Collected data:

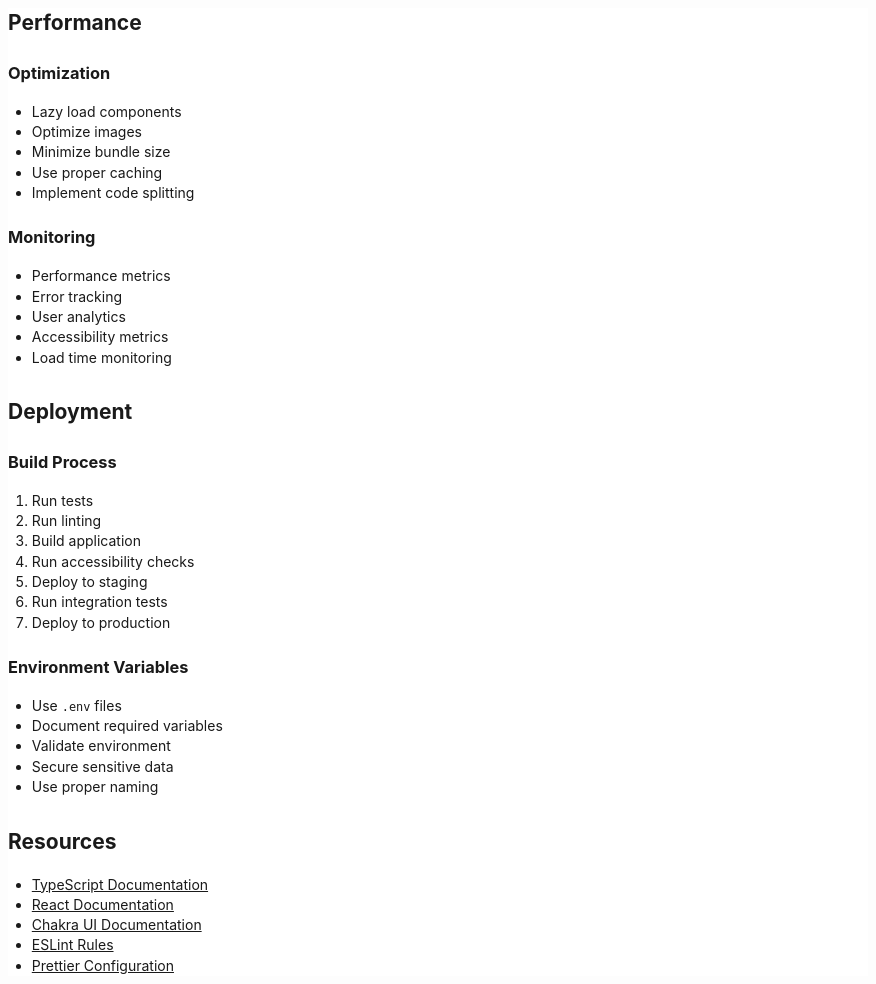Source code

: ## Performance

### Optimization
- Lazy load components
- Optimize images
- Minimize bundle size
- Use proper caching
- Implement code splitting

### Monitoring
- Performance metrics
- Error tracking
- User analytics
- Accessibility metrics
- Load time monitoring

## Deployment

### Build Process
1. Run tests
2. Run linting
3. Build application
4. Run accessibility checks
5. Deploy to staging
6. Run integration tests
7. Deploy to production

### Environment Variables
- Use `.env` files
- Document required variables
- Validate environment
- Secure sensitive data
- Use proper naming

## Resources
- [TypeScript Documentation](https://www.typescriptlang.org/docs/)
- [React Documentation](https://reactjs.org/docs/getting-started.html)
- [Chakra UI Documentation](https://chakra-ui.com/docs/getting-started)
- [ESLint Rules](https://eslint.org/docs/rules/)
- [Prettier Configuration](https://prettier.io/docs/en/configuration.html)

§ What to do
Pick each line holding the word "docs" out of the data and copy it.

§ Exercise response
- [TypeScript Documentation](https://www.typescriptlang.org/docs/)
- [React Documentation](https://reactjs.org/docs/getting-started.html)
- [Chakra UI Documentation](https://chakra-ui.com/docs/getting-started)
- [ESLint Rules](https://eslint.org/docs/rules/)
- [Prettier Configuration](https://prettier.io/docs/en/configuration.html)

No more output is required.